Belimumab作为人源IgG1γ单克隆抗体,可特异性结合BAFF,阻止BAFF与B淋巴细胞结合,从而抑制B淋巴细胞向产生抗体的浆细胞分化,促进B淋巴细胞的凋亡。Belimumab在AChR-MG或MuSKMG的Ⅱ期、随机双盲安慰剂对照研究(NCT01480596)结果显示,与安慰剂组比较,治疗组在12~24周症状达到持续缓解的比例更高,耐受性更好[21]。

托珠单抗(Tocilizumab)是重组人源化抗IL-6受体(IL-6R)的单克隆抗体,与IL-6R发生特异性结合,阻断IL-6信号传导,减少IL-6与其他细胞因子共同作用下的T淋巴细胞、B淋巴细胞增生分化。研究显示,使用Tocilizumab治疗2例对RTX治疗反应差的女性严重AChR-MG患者数月后,患者临床症状明显改善,提示IL-6R有望成为治疗MG的新靶点,但其具体疗效仍需进一步探索[22]。
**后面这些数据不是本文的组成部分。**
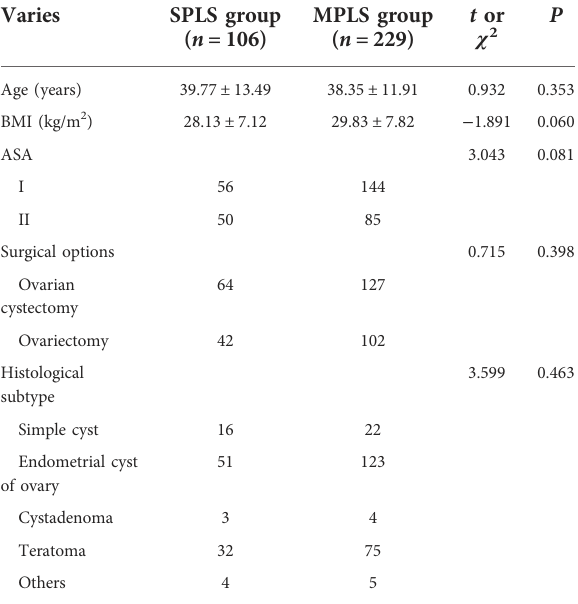
TABLE 1 Clinical characteristics of patients with benign ovarian tumor compared between the SPLS and the MPLS groups. Varies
萨特利珠单抗(Satralizumab)是新一代抗IL-6R的皮下注射剂型人源化单克隆抗体,该药物的半衰期较其他抗IL-6R单克隆抗体显著延长。目前用于评估Satralizumab在GMG患者中疗效、安全性、药代动力学和药效学的多中心、随机、双盲、安慰剂对照Ⅲ期研究(NCT04963270)已启动,主要评价终点为治疗24周时AChR-MG的MG-ADL评分相对于基线的变化。

3.3 靶向新生儿Fc受体(FcRn)生物制剂FcRn是位于细胞膜表面的IgG抗体受体,FcRn能够和IgG的Fc部分结合,阻止IgG被溶酶体裂解,起到增长IgG体内半衰期的作用。FcRn抑制剂可抑制内源性FcRn与IgG结合,诱发致病性抗体IgG快速耗竭。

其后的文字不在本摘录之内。